REQUIRED WORK
- a) Name every decoding method that the passage on spectral-domain interferometry below lists for resampling and processing the channeled spectrum.
- b) According to the interferometry passage below, why do the masks generated in the Master stage contain the chirp? Answer in one to three sentences.
- c) Extend the passage on spectral-domain interferometry below past its final sentence.

DOCUMENT TEXT

╭──

These techniques are based on recovering the spectral phase from the electrical signal at the interferometer output. The electrical signal delivered by the spectrometer is termed in what follows as channeled spectrum, *i.e.* the electrical version of the optical spectrum read by a camera incorporated within a spectrometer. The channeled spectrum is usually chirped due to: (i) the nonlinear dependence of the pixel position in the camera versus the optical frequency and (ii) the unbalanced dispersion between the arms of the interferometer. Before decoding the modulations in the channeled spectrum via a Fourier transform (FT), the chirping has to be canceled out.

Faultless calibration of the spectrometer is crucial, especially when handling a large number of fringes in the spectrum, where calibration errors are amplified. Hence a calibration precision far superior to the instrument optical resolution is required [12]. Indeed, it was shown that calibration accuracy better than one-tenth of the spacing between two consecutive pixels on the camera is often required to achieve the best possible accuracy in the measured spectral phase.

To decode the channeled spectrum and recover the spectral phase, *SDI* uses methods to resample and organize the data linearly along the optical frequency axis from the knowledge of the measured chirp, and apply FTs to the signal. Such decoding algorithms are based on the phase interpolation [13,14] or on more sophisticated data processing methods based on fractional Fourier transform, non-uniform fast Fourier transform and wavelet-transform analysis [15–17].

Master-Slave Interferometry *(MSI)* [18] (and its improved version, Complex Master Slave Interferometry (*CMSI*) [19–21]) represent novel approaches to *SDI*, useful in OCT signal processing. For the scope of this study, the more efficient algorithm of the CMSI will be employed. This proceeds in two stages. In a first stage (Master), several experimental channeled spectra are acquired by using a mirror as sample. These spectra are affected by the nonlinearity in transducing the optical spectrum into an electrical signal and dispersion in the interferometer, making the electrical output signal chirped. Then, digital local oscillations (named masks in this paper) are generated for as many depths (optical path differences) as required. As the algorithm employs the set of experimentally collected channeled spectra, the masks incorporate the chirp due to nonlinearity in reading the spectra and dispersion in the interferometer. In the second stage (Slave), the sample replaces the mirror. The stored masks are mixed with the channeled spectrum *I*^{sample} acquired from the sample. It has been demonstrated [21] that, by applying *CMSI*, irrespective of how chirped the *I*^{sample} signal is, the A-scan profile obtained is identical to that delivered by a Fourier transform of *I*^{sample} for a perfectly dispersion-compensated interferometer and perfectly linearized decoder (no nonlinear dependence on the pixel position). Thus, there is no need for data resampling and the procedure is free from errors otherwise resulting from the interpolation of the experimental data. Finally, in a previous report [20] we demonstrated that a *CMSI* instrument can produce axial reflectivity profiles faster than the FFT-based conventional methods employing data resampling. This was made possible by harnessing efficient algorithms of manipulating matrices that can be implemented on computer processing units (CPU).

╰──

INFORMATION SUPPLIED
╭──

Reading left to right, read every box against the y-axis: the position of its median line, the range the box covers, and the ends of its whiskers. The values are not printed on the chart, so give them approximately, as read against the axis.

╰──

RESULTS
- a)
- Phase interpolation
- Fractional Fourier transform
- Non-uniform fast Fourier transform
- Wavelet-transform analysis

- b) The masks are generated from the set of channeled spectra collected experimentally with a mirror as the sample. Those spectra are chirped by the nonlinearity in reading the spectra and by dispersion in the interferometer, so the masks carry the same chirp.

- c)
In previous *MSI* [18] and *CMSI* papers [19–21], only amplitude information was employed to produce OCT images without taking advantage of the information incorporated in the phase.

In this paper, we experimentally validate the relevance of phase information that can be delivered by *CMSI*. Thus, we demonstrate that phase information can be used to measure the group refractive index and the group velocity dispersion of optical transparent samples with high accuracy.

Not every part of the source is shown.